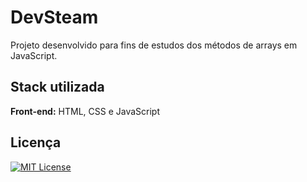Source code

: # DevSteam

Projeto desenvolvido para fins de estudos dos métodos de arrays em JavaScript.


## Stack utilizada

**Front-end:** HTML, CSS e JavaScript


## Licença

[![MIT License](https://img.shields.io/badge/License-MIT-green.svg)](https://choosealicense.com/licenses/mit/)

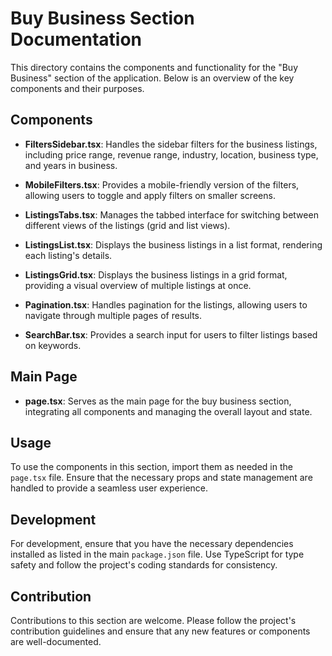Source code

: # Buy Business Section Documentation

This directory contains the components and functionality for the "Buy Business" section of the application. Below is an overview of the key components and their purposes.

## Components

- **FiltersSidebar.tsx**: Handles the sidebar filters for the business listings, including price range, revenue range, industry, location, business type, and years in business.

- **MobileFilters.tsx**: Provides a mobile-friendly version of the filters, allowing users to toggle and apply filters on smaller screens.

- **ListingsTabs.tsx**: Manages the tabbed interface for switching between different views of the listings (grid and list views).

- **ListingsList.tsx**: Displays the business listings in a list format, rendering each listing's details.

- **ListingsGrid.tsx**: Displays the business listings in a grid format, providing a visual overview of multiple listings at once.

- **Pagination.tsx**: Handles pagination for the listings, allowing users to navigate through multiple pages of results.

- **SearchBar.tsx**: Provides a search input for users to filter listings based on keywords.

## Main Page

- **page.tsx**: Serves as the main page for the buy business section, integrating all components and managing the overall layout and state.

## Usage

To use the components in this section, import them as needed in the `page.tsx` file. Ensure that the necessary props and state management are handled to provide a seamless user experience.

## Development

For development, ensure that you have the necessary dependencies installed as listed in the main `package.json` file. Use TypeScript for type safety and follow the project's coding standards for consistency.

## Contribution

Contributions to this section are welcome. Please follow the project's contribution guidelines and ensure that any new features or components are well-documented.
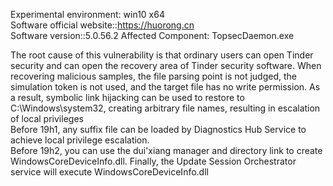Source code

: Experimental environment: win10 x64    
Software official website::https://huorong.cn  
Software version::5.0.56.2
Affected Component: TopsecDaemon.exe
  
The root cause of this vulnerability is that ordinary users can open Tinder security and can open the recovery area of Tinder security software. When recovering malicious samples, the file parsing point is not judged, the simulation token is not used, and the target file has no write permission. As a result, symbolic link hijacking can be used to restore to C:\Windows\system32, creating arbitrary file names, resulting in escalation of local privileges    
Before 19h1, any suffix file can be loaded by Diagnostics Hub Service to achieve local privilege escalation.       
Before 19h2, you can use the dui'xiang manager and directory link to create WindowsCoreDeviceInfo.dll. Finally, the Update Session Orchestrator service will execute        WindowsCoreDeviceInfo.dll      
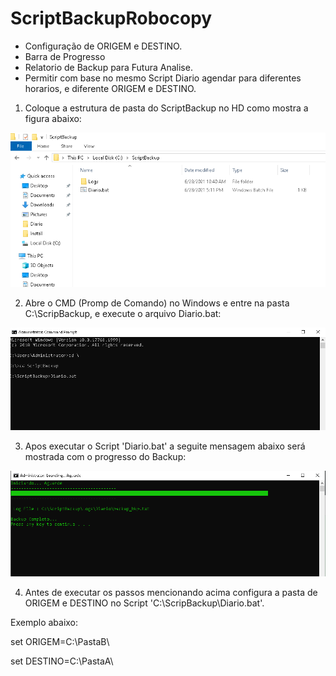 # ScriptBackupRobocopy

- Configuração de ORIGEM e DESTINO.
- Barra de Progresso
- Relatorio de Backup para Futura Analise.
- Permitir com base no mesmo Script Diario agendar para diferentes horarios, e diferente ORIGEM e DESTINO.

1. Coloque a estrutura de pasta do ScriptBackup no HD como mostra a figura abaixo:
 
![Screenshot](Screenshot01.PNG)

2. Abre o CMD (Promp de Comando) no Windows e entre na pasta C:\ScripBackup, e execute o arquivo Diario.bat:

![Screenshot](Screenshot02.PNG)

3. Apos executar o Script 'Diario.bat' a seguite mensagem abaixo será mostrada com o progresso do Backup:

![Screenshot](Screenshot03.PNG)

4. Antes de executar os passos mencionando acima configura a pasta de ORIGEM e DESTINO no Script 'C:\ScripBackup\Diario.bat'.

Exemplo abaixo:

set ORIGEM=C:\PastaB\

set DESTINO=C:\PastaA\



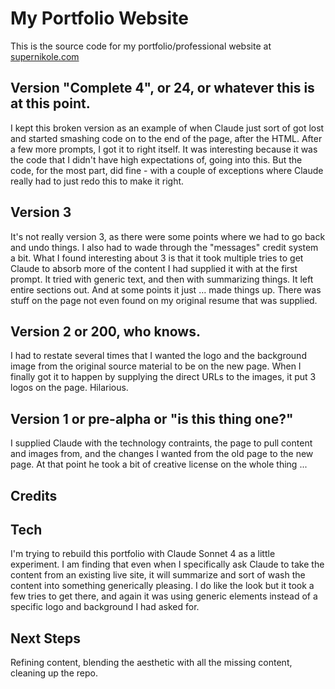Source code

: # My Portfolio Website

This is the source code for my portfolio/professional website at [supernikole.com](https://supernikole.com/)

## Version "Complete 4", or 24, or whatever this is at this point.

I kept this broken version as an example of when Claude just sort of got lost and started smashing code on to the end of the page, after the HTML. After a few more prompts, I got it to right itself. It was interesting because it was the code that I didn't have high expectations of, going into this. But the code, for the most part, did fine - with a couple of exceptions where Claude really had to just redo this to make it right.

## Version 3

It's not really version 3, as there were some points where we had to go back and undo things. I also had to wade through the "messages" credit system a bit. What I found interesting about 3 is that it took multiple tries to get Claude to absorb more of the content I had supplied it with at the first prompt. It tried with generic text, and then with summarizing things. It left entire sections out. And at some points it just ... made things up. There was stuff on the page not even found on my original resume that was supplied.


## Version 2 or 200, who knows.

I had to restate several times that I wanted the logo and the background image from the original source material to be on the new page. When I finally got it to happen by supplying the direct URLs to the images, it put 3 logos on the page. Hilarious.

## Version 1 or pre-alpha or "is this thing one?"

I supplied Claude with the technology contraints, the page to pull content and images from, and the changes I wanted from the old page to the new page. At that point he took a bit of creative license on the whole thing ...

## Credits



## Tech

I'm trying to rebuild this portfolio with Claude Sonnet 4 as a little experiment. I am finding that even when I specifically ask Claude to take the content from an existing live site, it will summarize and sort of wash the content into something generically pleasing. I do like the look but it took a few tries to get there, and again it was using generic elements instead of a specific logo and background I had asked for.

## Next Steps

Refining content, blending the aesthetic with all the missing content, cleaning up the repo.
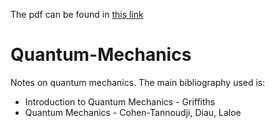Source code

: The pdf can be found in [this link](https://drive.google.com/file/d/1HB7denC2iBUD6PZesobRXcLLCbGQExsf/view?usp=share_link)
# Quantum-Mechanics
Notes on quantum mechanics. The main bibliography used is:
* Introduction to Quantum Mechanics - Griffiths
* Quantum Mechanics - Cohen-Tannoudji, Diau, Laloe
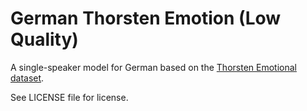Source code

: # German Thorsten Emotion (Low Quality)

A single-speaker model for German based on the [Thorsten Emotional dataset](http://www.openslr.org/110/).

See LICENSE file for license.
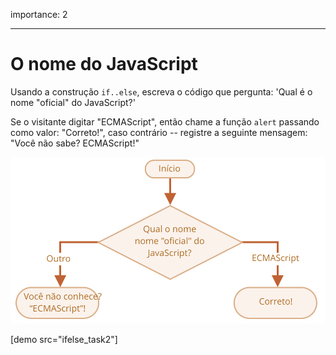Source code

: importance: 2

---

# O nome do JavaScript

Usando a construção `if..else`, escreva o código que pergunta: 'Qual é o nome "oficial" do JavaScript?'

Se o visitante digitar "ECMAScript", então chame a função `alert` passando como valor: "Correto!", caso contrário -- registre a seguinte mensagem: "Você não sabe? ECMAScript!"

![](ifelse_task2.svg)

[demo src="ifelse_task2"]
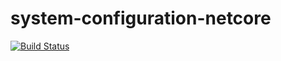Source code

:# system-configuration-netcore


[![Build Status](https://travis-ci.org/gboucher90/system-configuration-netcore.svg?branch=master)](https://travis-ci.org/gboucher90/system-configuration-netcore)
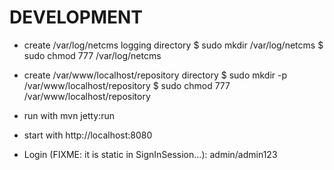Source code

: DEVELOPMENT
===========
- create /var/log/netcms logging directory
$ sudo mkdir /var/log/netcms
$ sudo chmod 777 /var/log/netcms

- create /var/www/localhost/repository directory
$ sudo mkdir -p /var/www/localhost/repository
$ sudo chmod 777 /var/www/localhost/repository

- run with mvn jetty:run
- start with
http://localhost:8080
- Login (FIXME: it is static in SignInSession...): admin/admin123
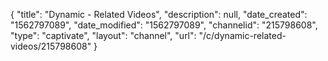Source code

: {
    "title": "Dynamic - Related Videos",
    "description": null,
    "date_created": "1562797089",
    "date_modified": "1562797089",
    "channelid": "215798608",
    "type": "captivate",
    "layout": "channel",
    "url": "\/c\/dynamic-related-videos\/215798608"
}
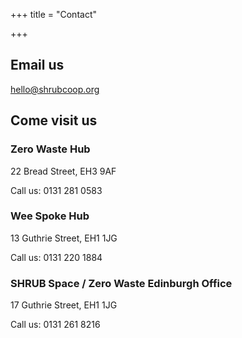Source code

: +++
title = "Contact"

+++
## **Email us**

hello@shrubcoop.org

## **Come visit us**

### Zero Waste Hub

22 Bread Street, EH3 9AF

Call us: 0131 281 0583

### Wee Spoke Hub

13 Guthrie Street, EH1 1JG

Call us: 0131 220 1884

### SHRUB Space / Zero Waste Edinburgh Office

17 Guthrie Street, EH1 1JG

Call us: 0131 261 8216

[Exercise requirements]: Reproduce the text of the material above word for word, from start to finish, leaving out the pictures.

[Solved exercise]:
Source code

: # DevSteam

Projeto desenvolvido para fins de estudos dos métodos de arrays em JavaScript.


## Stack utilizada

**Front-end:** HTML, CSS e JavaScript


## Licença

[![MIT License](https://img.shields.io/badge/License-MIT-green.svg)](https://choosealicense.com/licenses/mit/)

Source code

: # Buy Business Section Documentation

This directory contains the components and functionality for the "Buy Business" section of the application. Below is an overview of the key components and their purposes.

## Components

- **FiltersSidebar.tsx**: Handles the sidebar filters for the business listings, including price range, revenue range, industry, location, business type, and years in business.

- **MobileFilters.tsx**: Provides a mobile-friendly version of the filters, allowing users to toggle and apply filters on smaller screens.

- **ListingsTabs.tsx**: Manages the tabbed interface for switching between different views of the listings (grid and list views).

- **ListingsList.tsx**: Displays the business listings in a list format, rendering each listing's details.

- **ListingsGrid.tsx**: Displays the business listings in a grid format, providing a visual overview of multiple listings at once.

- **Pagination.tsx**: Handles pagination for the listings, allowing users to navigate through multiple pages of results.

- **SearchBar.tsx**: Provides a search input for users to filter listings based on keywords.

## Main Page

- **page.tsx**: Serves as the main page for the buy business section, integrating all components and managing the overall layout and state.

## Usage

To use the components in this section, import them as needed in the `page.tsx` file. Ensure that the necessary props and state management are handled to provide a seamless user experience.

## Development

For development, ensure that you have the necessary dependencies installed as listed in the main `package.json` file. Use TypeScript for type safety and follow the project's coding standards for consistency.

## Contribution

Contributions to this section are welcome. Please follow the project's contribution guidelines and ensure that any new features or components are well-documented.
Source code

: Experimental environment: win10 x64    
Software official website::https://huorong.cn  
Software version::5.0.56.2
Affected Component: TopsecDaemon.exe
  
The root cause of this vulnerability is that ordinary users can open Tinder security and can open the recovery area of Tinder security software. When recovering malicious samples, the file parsing point is not judged, the simulation token is not used, and the target file has no write permission. As a result, symbolic link hijacking can be used to restore to C:\Windows\system32, creating arbitrary file names, resulting in escalation of local privileges    
Before 19h1, any suffix file can be loaded by Diagnostics Hub Service to achieve local privilege escalation.       
Before 19h2, you can use the dui'xiang manager and directory link to create WindowsCoreDeviceInfo.dll. Finally, the Update Session Orchestrator service will execute        WindowsCoreDeviceInfo.dll      
 # ScriptBackupRobocopy

- Configuração de ORIGEM e DESTINO.
- Barra de Progresso
- Relatorio de Backup para Futura Analise.
- Permitir com base no mesmo Script Diario agendar para diferentes horarios, e diferente ORIGEM e DESTINO.

1. Coloque a estrutura de pasta do ScriptBackup no HD como mostra a figura abaixo:
 
![Screenshot](Screenshot01.PNG)

2. Abre o CMD (Promp de Comando) no Windows e entre na pasta C:\ScripBackup, e execute o arquivo Diario.bat:

![Screenshot](Screenshot02.PNG)

3. Apos executar o Script 'Diario.bat' a seguite mensagem abaixo será mostrada com o progresso do Backup:

![Screenshot](Screenshot03.PNG)

4. Antes de executar os passos mencionando acima configura a pasta de ORIGEM e DESTINO no Script 'C:\ScripBackup\Diario.bat'.

Exemplo abaixo:

set ORIGEM=C:\PastaB\

set DESTINO=C:\PastaA\



Source code

: # My Portfolio Website

This is the source code for my portfolio/professional website at [supernikole.com](https://supernikole.com/)

## Version "Complete 4", or 24, or whatever this is at this point.

I kept this broken version as an example of when Claude just sort of got lost and started smashing code on to the end of the page, after the HTML. After a few more prompts, I got it to right itself. It was interesting because it was the code that I didn't have high expectations of, going into this. But the code, for the most part, did fine - with a couple of exceptions where Claude really had to just redo this to make it right.

## Version 3

It's not really version 3, as there were some points where we had to go back and undo things. I also had to wade through the "messages" credit system a bit. What I found interesting about 3 is that it took multiple tries to get Claude to absorb more of the content I had supplied it with at the first prompt. It tried with generic text, and then with summarizing things. It left entire sections out. And at some points it just ... made things up. There was stuff on the page not even found on my original resume that was supplied.


## Version 2 or 200, who knows.

I had to restate several times that I wanted the logo and the background image from the original source material to be on the new page. When I finally got it to happen by supplying the direct URLs to the images, it put 3 logos on the page. Hilarious.

## Version 1 or pre-alpha or "is this thing one?"

I supplied Claude with the technology contraints, the page to pull content and images from, and the changes I wanted from the old page to the new page. At that point he took a bit of creative license on the whole thing ...

## Credits



## Tech

I'm trying to rebuild this portfolio with Claude Sonnet 4 as a little experiment. I am finding that even when I specifically ask Claude to take the content from an existing live site, it will summarize and sort of wash the content into something generically pleasing. I do like the look but it took a few tries to get there, and again it was using generic elements instead of a specific logo and background I had asked for.

## Next Steps

Refining content, blending the aesthetic with all the missing content, cleaning up the repo.
Source code

: The pdf can be found in [this link](https://drive.google.com/file/d/1HB7denC2iBUD6PZesobRXcLLCbGQExsf/view?usp=share_link)
# Quantum-Mechanics
Notes on quantum mechanics. The main bibliography used is:
* Introduction to Quantum Mechanics - Griffiths
* Quantum Mechanics - Cohen-Tannoudji, Diau, Laloe
Source code

: # German Thorsten Emotion (Low Quality)

A single-speaker model for German based on the [Thorsten Emotional dataset](http://www.openslr.org/110/).

See LICENSE file for license.
Source code

: importance: 2

---

# O nome do JavaScript

Usando a construção `if..else`, escreva o código que pergunta: 'Qual é o nome "oficial" do JavaScript?'

Se o visitante digitar "ECMAScript", então chame a função `alert` passando como valor: "Correto!", caso contrário -- registre a seguinte mensagem: "Você não sabe? ECMAScript!"

![](ifelse_task2.svg)

[demo src="ifelse_task2"]
Source code

:# system-configuration-netcore


[![Build Status](https://travis-ci.org/gboucher90/system-configuration-netcore.svg?branch=master)](https://travis-ci.org/gboucher90/system-configuration-netcore)
Source code

: DEVELOPMENT
===========
- create /var/log/netcms logging directory
$ sudo mkdir /var/log/netcms
$ sudo chmod 777 /var/log/netcms

- create /var/www/localhost/repository directory
$ sudo mkdir -p /var/www/localhost/repository
$ sudo chmod 777 /var/www/localhost/repository

- run with mvn jetty:run
- start with
http://localhost:8080
- Login (FIXME: it is static in SignInSession...): admin/admin123
Source code

: {
    "title": "Dynamic - Related Videos",
    "description": null,
    "date_created": "1562797089",
    "date_modified": "1562797089",
    "channelid": "215798608",
    "type": "captivate",
    "layout": "channel",
    "url": "\/c\/dynamic-related-videos\/215798608"
}
Source code

: +++
title = "Contact"

+++
## **Email us**

hello@shrubcoop.org

## **Come visit us**

### Zero Waste Hub

22 Bread Street, EH3 9AF

Call us: 0131 281 0583

### Wee Spoke Hub

13 Guthrie Street, EH1 1JG

Call us: 0131 220 1884

### SHRUB Space / Zero Waste Edinburgh Office

17 Guthrie Street, EH1 1JG

Call us: 0131 261 8216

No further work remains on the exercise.